(Beginning of Exercise material)
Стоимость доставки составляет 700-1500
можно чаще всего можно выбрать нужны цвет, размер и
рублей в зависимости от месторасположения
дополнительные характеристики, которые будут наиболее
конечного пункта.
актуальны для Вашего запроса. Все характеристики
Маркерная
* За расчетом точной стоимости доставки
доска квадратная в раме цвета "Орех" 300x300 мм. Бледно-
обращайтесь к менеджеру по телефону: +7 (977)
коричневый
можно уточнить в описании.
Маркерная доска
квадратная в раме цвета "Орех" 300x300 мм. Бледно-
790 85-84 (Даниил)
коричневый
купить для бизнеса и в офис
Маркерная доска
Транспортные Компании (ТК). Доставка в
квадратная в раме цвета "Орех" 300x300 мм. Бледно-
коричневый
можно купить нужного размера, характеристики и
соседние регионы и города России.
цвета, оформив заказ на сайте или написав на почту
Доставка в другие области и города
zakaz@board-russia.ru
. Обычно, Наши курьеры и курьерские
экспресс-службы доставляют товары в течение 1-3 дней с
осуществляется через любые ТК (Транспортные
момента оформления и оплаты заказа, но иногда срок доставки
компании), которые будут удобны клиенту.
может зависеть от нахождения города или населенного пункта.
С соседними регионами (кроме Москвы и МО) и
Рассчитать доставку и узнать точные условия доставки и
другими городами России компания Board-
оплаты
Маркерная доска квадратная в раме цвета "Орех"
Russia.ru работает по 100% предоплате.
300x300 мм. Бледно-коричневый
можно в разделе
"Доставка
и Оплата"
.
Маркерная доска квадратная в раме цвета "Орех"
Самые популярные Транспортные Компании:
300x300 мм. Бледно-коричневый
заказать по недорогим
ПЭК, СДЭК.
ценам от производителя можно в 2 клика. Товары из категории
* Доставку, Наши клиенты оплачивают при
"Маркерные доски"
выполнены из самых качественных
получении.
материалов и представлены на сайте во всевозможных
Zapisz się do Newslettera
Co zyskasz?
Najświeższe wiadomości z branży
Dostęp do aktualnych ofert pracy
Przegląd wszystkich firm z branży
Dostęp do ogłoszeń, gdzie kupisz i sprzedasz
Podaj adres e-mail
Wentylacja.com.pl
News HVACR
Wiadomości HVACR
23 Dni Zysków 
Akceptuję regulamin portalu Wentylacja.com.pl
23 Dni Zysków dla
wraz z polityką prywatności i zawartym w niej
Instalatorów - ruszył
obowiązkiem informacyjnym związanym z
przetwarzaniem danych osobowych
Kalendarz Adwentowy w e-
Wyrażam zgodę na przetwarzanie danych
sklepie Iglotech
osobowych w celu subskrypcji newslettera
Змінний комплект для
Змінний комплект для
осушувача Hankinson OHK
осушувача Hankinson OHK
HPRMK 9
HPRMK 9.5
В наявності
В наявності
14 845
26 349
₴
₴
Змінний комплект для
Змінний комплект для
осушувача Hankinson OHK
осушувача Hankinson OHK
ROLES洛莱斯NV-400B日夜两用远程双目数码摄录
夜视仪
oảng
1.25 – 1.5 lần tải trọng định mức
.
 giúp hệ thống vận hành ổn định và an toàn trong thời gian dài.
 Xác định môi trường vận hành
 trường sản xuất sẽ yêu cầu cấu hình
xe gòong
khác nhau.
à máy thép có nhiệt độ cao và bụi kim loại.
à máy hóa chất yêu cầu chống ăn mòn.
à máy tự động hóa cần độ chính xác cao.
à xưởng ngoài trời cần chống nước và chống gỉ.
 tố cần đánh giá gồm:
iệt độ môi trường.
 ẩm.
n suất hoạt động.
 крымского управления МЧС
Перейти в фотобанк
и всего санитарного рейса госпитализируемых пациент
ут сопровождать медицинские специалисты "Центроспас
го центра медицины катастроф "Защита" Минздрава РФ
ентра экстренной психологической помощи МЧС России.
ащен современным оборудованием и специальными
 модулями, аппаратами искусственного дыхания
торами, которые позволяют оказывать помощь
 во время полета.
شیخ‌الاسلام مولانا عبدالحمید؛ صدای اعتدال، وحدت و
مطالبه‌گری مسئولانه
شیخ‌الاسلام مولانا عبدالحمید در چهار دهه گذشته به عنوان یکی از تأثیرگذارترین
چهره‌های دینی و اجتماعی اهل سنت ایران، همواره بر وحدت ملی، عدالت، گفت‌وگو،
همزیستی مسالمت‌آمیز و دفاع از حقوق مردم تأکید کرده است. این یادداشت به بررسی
(End of Exercise material)
:: What is required ::
Select and copy every line of the records that contains the string "Наши". Case counts.

:: Solved problem ::
. Обычно, Наши курьеры и курьерские
* Доставку, Наши клиенты оплачивают при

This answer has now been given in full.